(Stored data entries)
↓↓↓
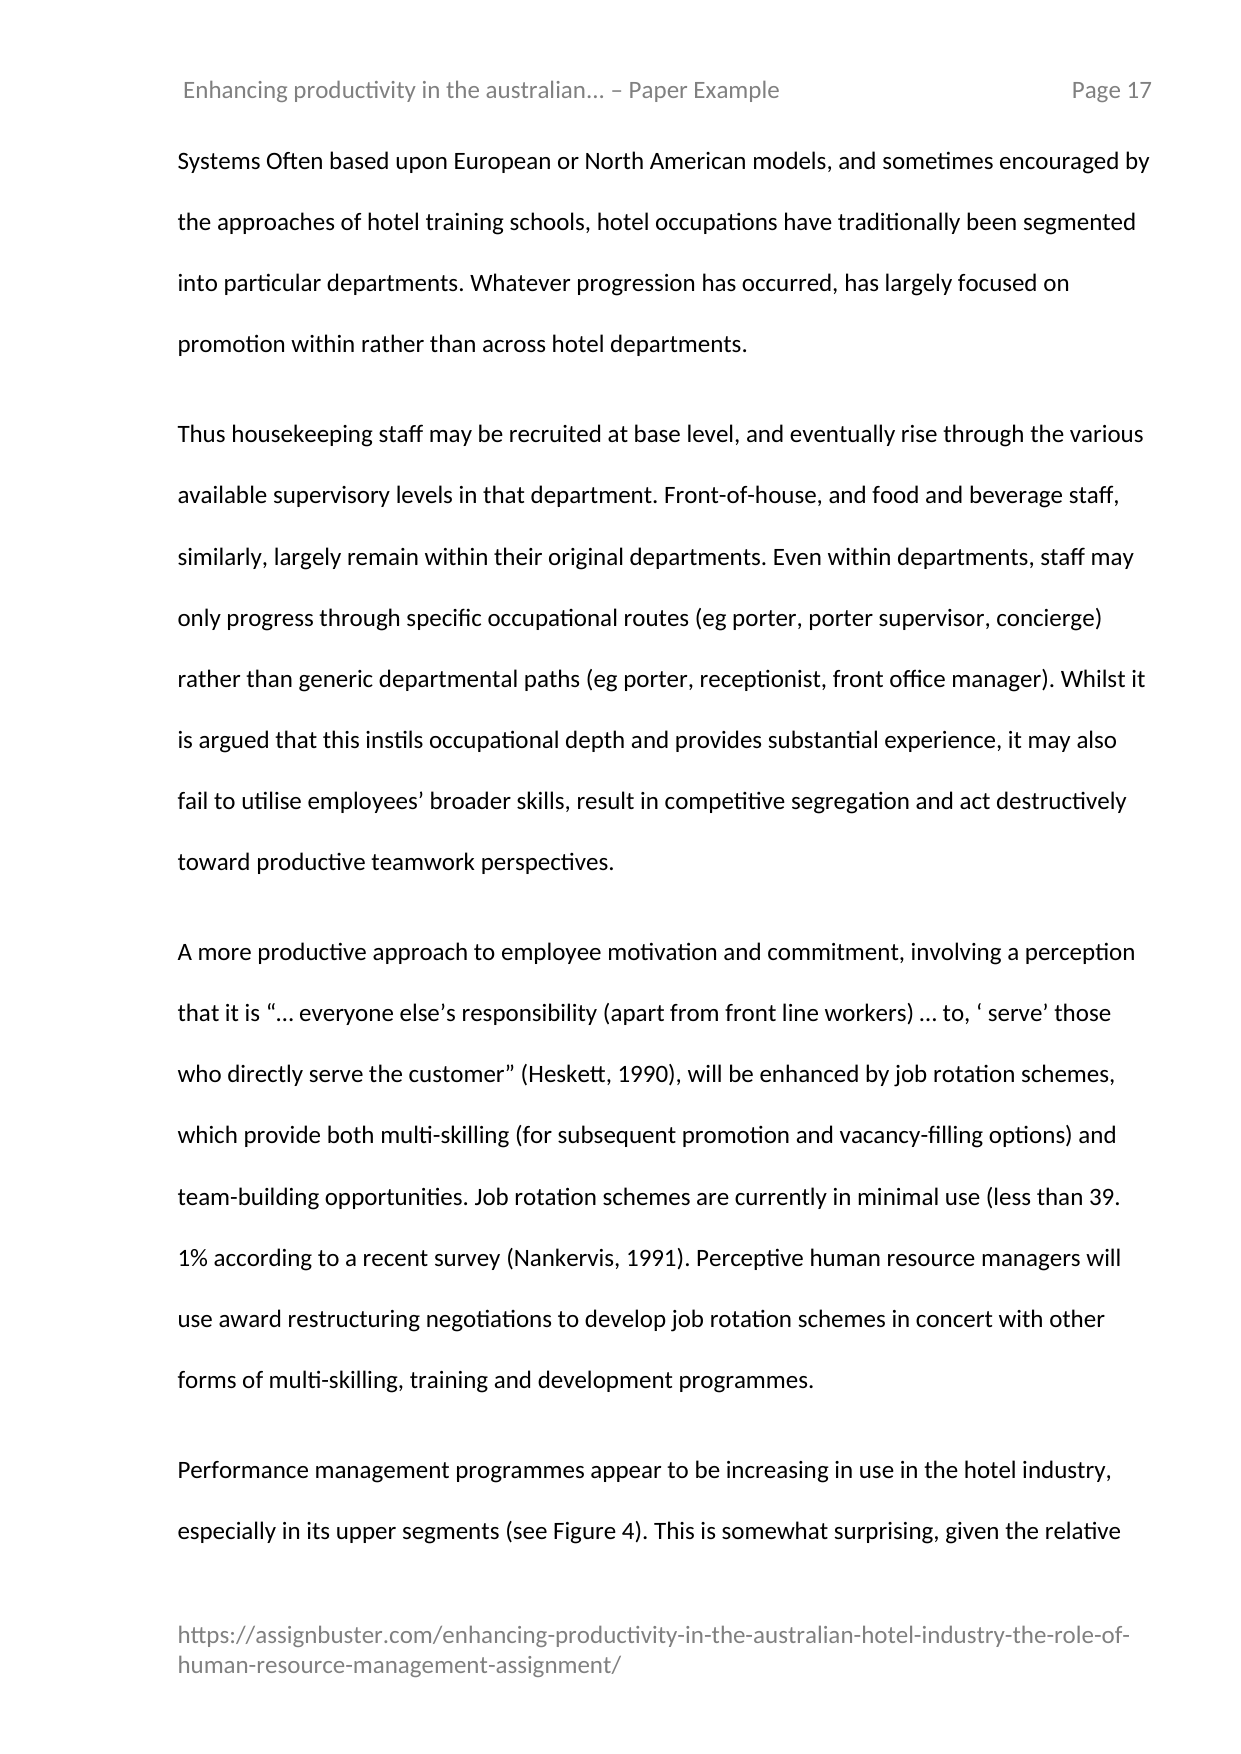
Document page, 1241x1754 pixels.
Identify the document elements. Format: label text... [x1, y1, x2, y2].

text Thus housekeeping staff may be recruited at base level, and eventually rise through the various available supervisory levels in that department. Front-of-house, and food and beverage staff, similarly, largely remain within their original departments. Even within departments, staff may only progress through specific occupational routes (eg porter, porter supervisor, concierge) rather than generic departmental paths (eg porter, receptionist, front office manager). Whilst it is argued that this instils occupational depth and provides substantial experience, it may also fail to utilise employees’ broader skills, result in competitive segregation and act destructively toward productive teamwork perspectives. [177, 419, 1152, 876]
text A more productive approach to employee motivation and commitment, involving a perception that it is “… everyone else’s responsibility (apart from front line workers) … to, ‘ serve’ those who directly serve the customer” (Heskett, 1990), will be enhanced by job rotation schemes, which provide both multi-skilling (for subsequent promotion and vacancy-filling options) and team-building opportunities. Job rotation schemes are currently in minimal use (less than 39. 1% according to a recent survey (Nankervis, 1991). Perceptive human resource managers will use award restructuring negotiations to develop job rotation schemes in concert with other forms of multi-skilling, training and development programmes. [177, 936, 1152, 1394]
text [177, 1454, 1152, 1546]
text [177, 145, 1152, 359]
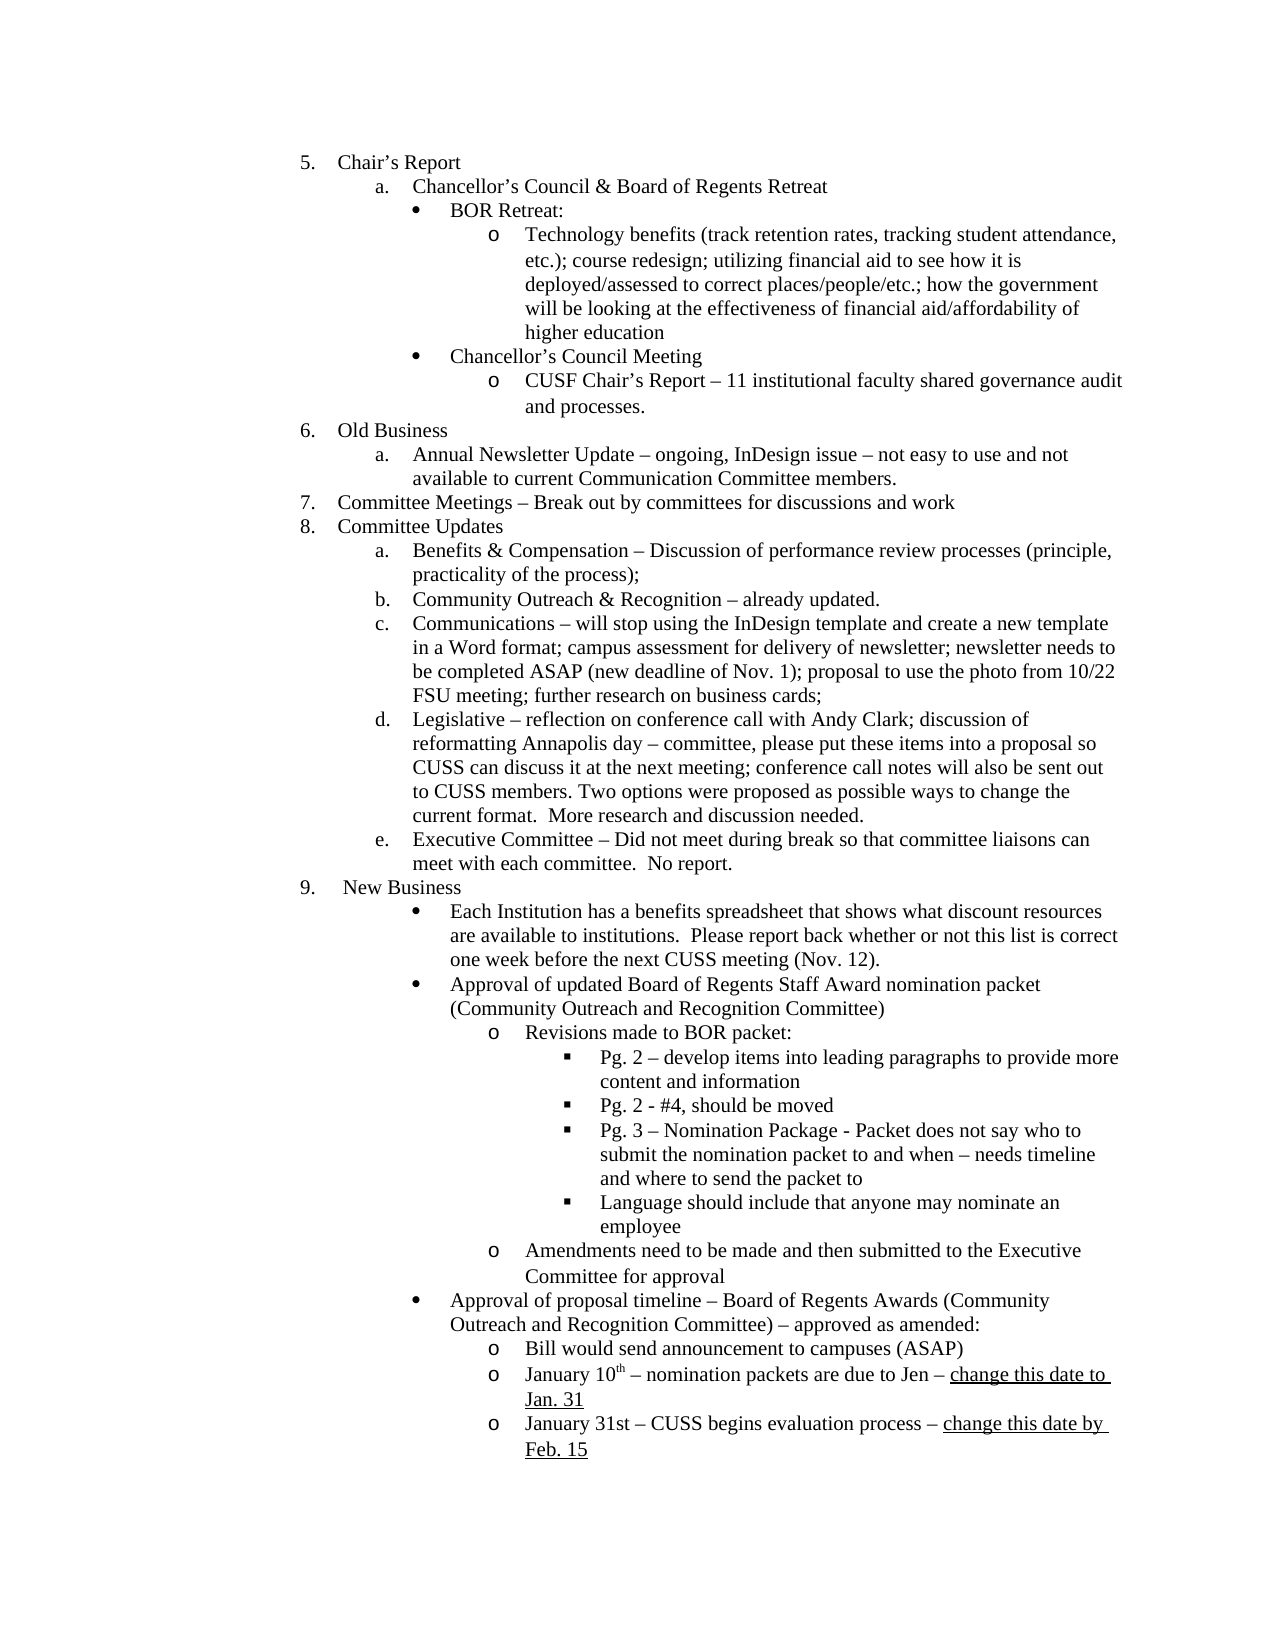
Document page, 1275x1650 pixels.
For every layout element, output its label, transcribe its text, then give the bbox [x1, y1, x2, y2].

list January 10th – nomination packets are due to Jen – change this date to Jan. 31 [487, 1361, 1125, 1411]
list Chair’s Report [300, 150, 1125, 174]
list Amendments need to be made and then submitted to the Executive Committee for approval [487, 1238, 1125, 1288]
list Technology benefits (track retention rates, tracking student attendance, etc.); course redesign; utilizing financial aid to see how it is deployed/assessed to correct places/people/etc.; how the government will be looking at the effectiveness of financial aid/affordability of higher education [487, 222, 1125, 344]
list Pg. 3 – Nomination Package - Packet does not say who to submit the nomination packet to and when – needs timeline and where to send the packet to [562, 1117, 1125, 1190]
list Executive Committee – Did not meet during break so that committee liaisons can meet with each committee. No report. [375, 827, 1125, 875]
list Language should include that anyone may nominate an employee [562, 1190, 1125, 1238]
list Each Institution has a benefits spreadsheet that shows what discount resources are available to institutions. Please report back whether or not this list is correct one week before the next CUSS meeting (Nov. 12). [412, 899, 1125, 971]
list Committee Meetings – Break out by committees for discussions and work [300, 490, 1125, 514]
list Approval of updated Board of Regents Staff Award nomination packet (Community Outreach and Recognition Committee) [412, 971, 1125, 1019]
list New Business [300, 875, 1125, 899]
list Revisions made to BOR packet: [487, 1019, 1125, 1045]
list Community Outreach & Recognition – already updated. [375, 586, 1125, 611]
list Communications – will stop using the InDesign template and create a new template in a Word format; campus assessment for delivery of newsletter; newsletter needs to be completed ASAP (new deadline of Nov. 1); proposal to use the photo from 10/22 FSU meeting; further research on business cards; [375, 611, 1125, 707]
list BOR Retreat: [412, 198, 1125, 222]
list Annual Newsletter Update – ongoing, InDesign issue – not easy to use and not available to current Communication Committee members. [375, 442, 1125, 490]
list Chancellor’s Council Meeting [412, 344, 1125, 368]
list January 31st – CUSS begins evaluation process – change this date by Feb. 15 [487, 1411, 1125, 1461]
list Bill would send announcement to campuses (ASAP) [487, 1336, 1125, 1361]
list Chancellor’s Council & Board of Regents Retreat [375, 174, 1125, 198]
list CUSF Chair’s Report – 11 institutional faculty shared governance audit and processes. [487, 368, 1125, 418]
list Benefits & Compensation – Discussion of performance review processes (principle, practicality of the process); [375, 538, 1125, 586]
list Pg. 2 – develop items into leading paragraphs to provide more content and information [562, 1045, 1125, 1093]
list Old Business [300, 418, 1125, 442]
list Pg. 2 - #4, should be moved [562, 1093, 1125, 1117]
list Legislative – reflection on conference call with Andy Clark; discussion of reformatting Annapolis day – committee, please put these items into a proposal so CUSS can discuss it at the next meeting; conference call notes will also be sent out to CUSS members. Two options were proposed as possible ways to change the current format. More research and discussion needed. [375, 707, 1125, 827]
list Approval of proposal timeline – Board of Regents Awards (Community Outreach and Recognition Committee) – approved as amended: [412, 1288, 1125, 1336]
list Committee Updates [300, 514, 1125, 538]
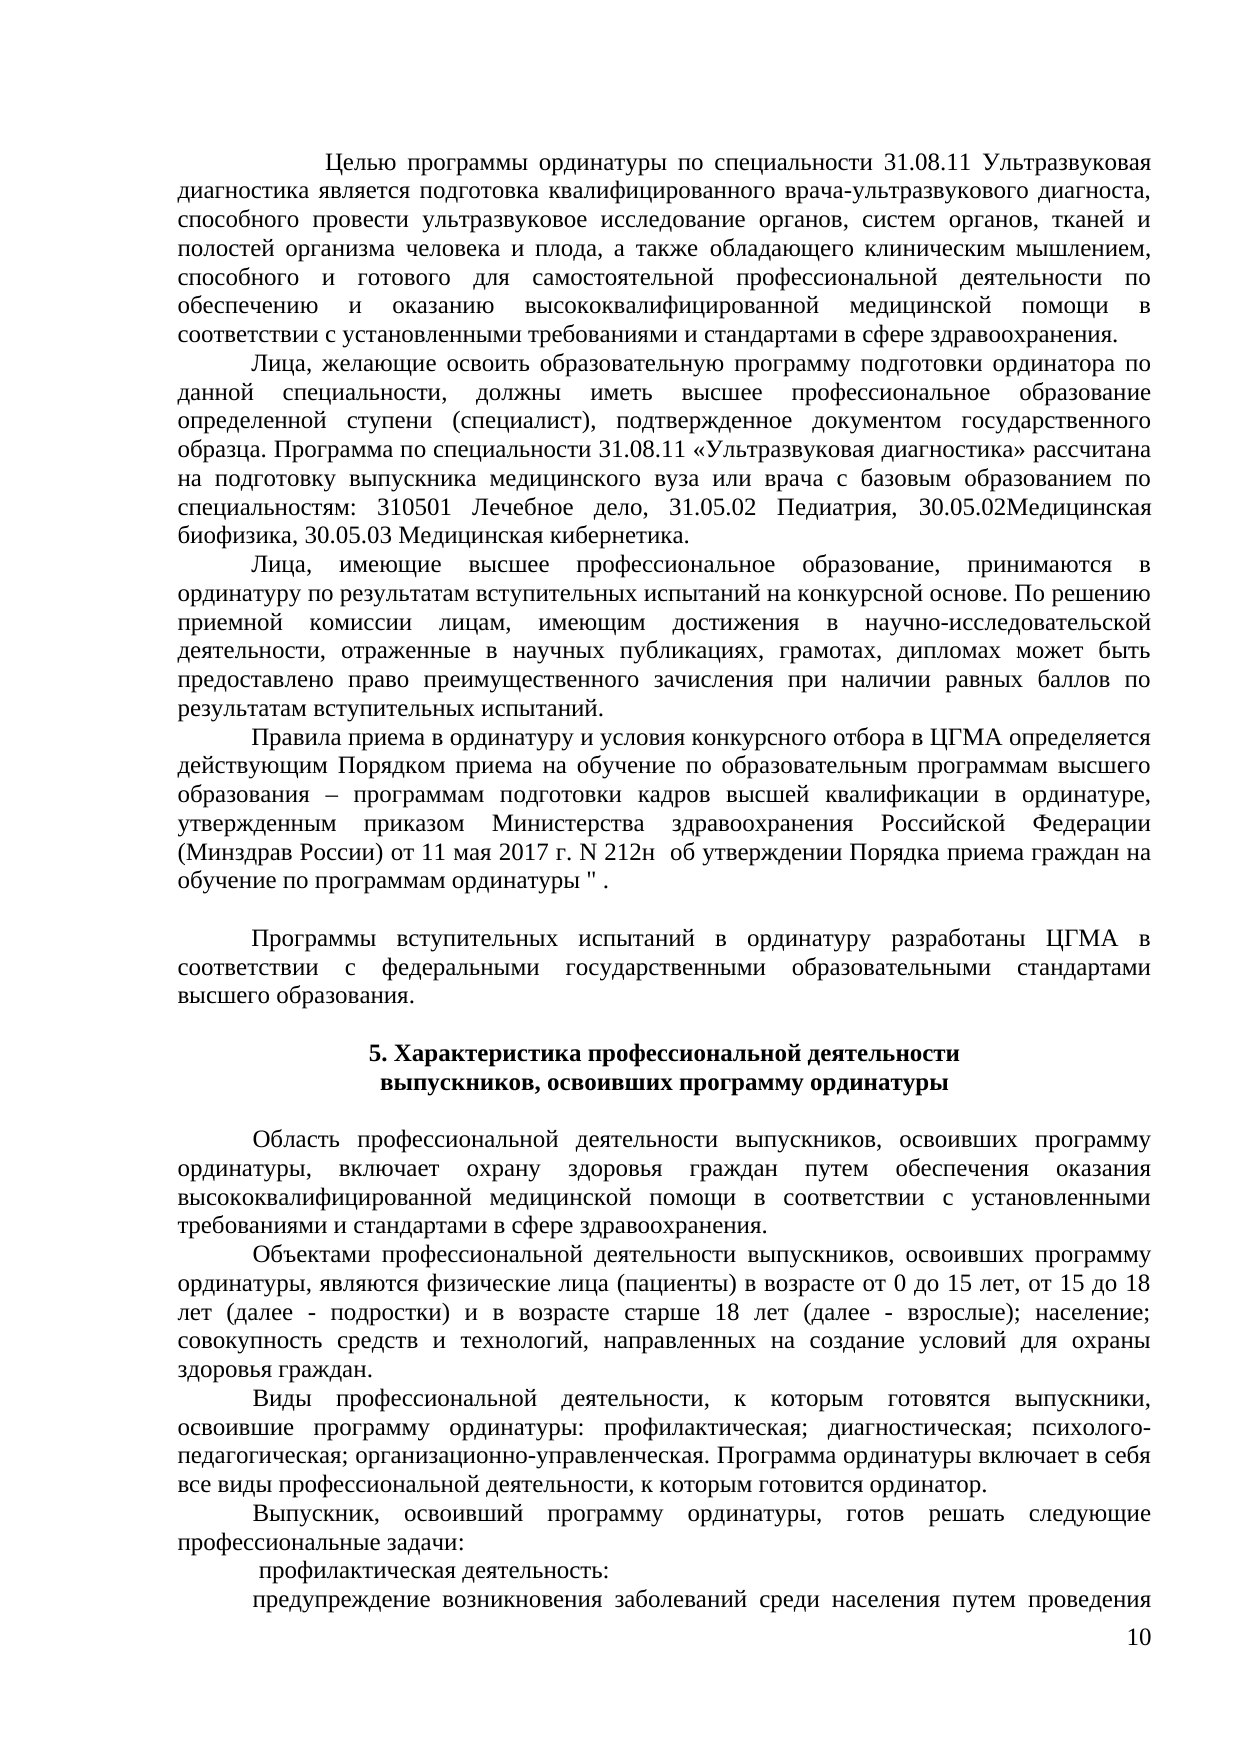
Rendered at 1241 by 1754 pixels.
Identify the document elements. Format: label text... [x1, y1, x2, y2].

text Выпускник, освоивший программу ординатуры, готов решать следующие профессиональные задачи: [177, 1498, 1152, 1556]
text 5. Характеристика профессиональной деятельности [177, 1038, 1152, 1067]
text Программы вступительных испытаний в ординатуру разработаны ЦГМА в соответствии с федеральными государственными образовательными стандартами высшего образования. [177, 923, 1152, 1009]
text Правила приема в ординатуру и условия конкурсного отбора в ЦГМА определяется действующим Порядком приема на обучение по образовательным программам высшего образования – программам подготовки кадров высшей квалификации в ординатуре, утвержденным приказом Министерства здравоохранения Российской Федерации (Минздрав России) от 11 мая 2017 г. N 212н об утверждении Порядка приема граждан на обучение по программам ординатуры " . [177, 722, 1152, 894]
text выпускников, освоивших программу ординатуры [177, 1067, 1152, 1096]
text профилактическая деятельность: [177, 1556, 1152, 1584]
text Лица, желающие освоить образовательную программу подготовки ординатора по данной специальности, должны иметь высшее профессиональное образование определенной ступени (специалист), подтвержденное документом государственного образца. Программа по специальности 31.08.11 «Ультразвуковая диагностика» рассчитана на подготовку выпускника медицинского вуза или врача с базовым образованием по специальностям: 310501 Лечебное дело, 31.05.02 Педиатрия, 30.05.02Медицинская биофизика, 30.05.03 Медицинская кибернетика. [177, 348, 1152, 549]
text Объектами профессиональной деятельности выпускников, освоивших программу ординатуры, являются физические лица (пациенты) в возрасте от 0 до 15 лет, от 15 до 18 лет (далее - подростки) и в возрасте старше 18 лет (далее - взрослые); население; совокупность средств и технологий, направленных на создание условий для охраны здоровья граждан. [177, 1239, 1152, 1383]
text Виды профессиональной деятельности, к которым готовятся выпускники, освоившие программу ординатуры: профилактическая; диагностическая; психолого-педагогическая; организационно-управленческая. Программа ординатуры включает в себя все виды профессиональной деятельности, к которым готовится ординатор. [177, 1383, 1152, 1498]
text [177, 1584, 1152, 1613]
text Область профессиональной деятельности выпускников, освоивших программу ординатуры, включает охрану здоровья граждан путем обеспечения оказания высококвалифицированной медицинской помощи в соответствии с установленными требованиями и стандартами в сфере здравоохранения. [177, 1124, 1152, 1239]
text Целью программы ординатуры по специальности 31.08.11 Ультразвуковая диагностика является подготовка квалифицированного врача-ультразвукового диагноста, способного провести ультразвуковое исследование органов, систем органов, тканей и полостей организма человека и плода, а также обладающего клиническим мышлением, способного и готового для самостоятельной профессиональной деятельности по обеспечению и оказанию высококвалифицированной медицинской помощи в соответствии с установленными требованиями и стандартами в сфере здравоохранения. [177, 147, 1152, 348]
text Лица, имеющие высшее профессиональное образование, принимаются в ординатуру по результатам вступительных испытаний на конкурсной основе. По решению приемной комиссии лицам, имеющим достижения в научно-исследовательской деятельности, отраженные в научных публикациях, грамотах, дипломах может быть предоставлено право преимущественного зачисления при наличии равных баллов по результатам вступительных испытаний. [177, 549, 1152, 722]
↑↑↑
Only the lines that contain the string "also" should be copied from the entries above.

## FINAL ANSWER
text Thus housekeeping staff may be recruited at base level, and eventually rise through the various available supervisory levels in that department. Front-of-house, and food and beverage staff, similarly, largely remain within their original departments. Even within departments, staff may only progress through specific occupational routes (eg porter, porter supervisor, concierge) rather than generic departmental paths (eg porter, receptionist, front office manager). Whilst it is argued that this instils occupational depth and provides substantial experience, it may also fail to utilise employees’ broader skills, result in competitive segregation and act destructively toward productive teamwork perspectives. [177, 419, 1152, 876]
list Legislative – reflection on conference call with Andy Clark; discussion of reformatting Annapolis day – committee, please put these items into a proposal so CUSS can discuss it at the next meeting; conference call notes will also be sent out to CUSS members. Two options were proposed as possible ways to change the current format. More research and discussion needed. [375, 707, 1125, 827]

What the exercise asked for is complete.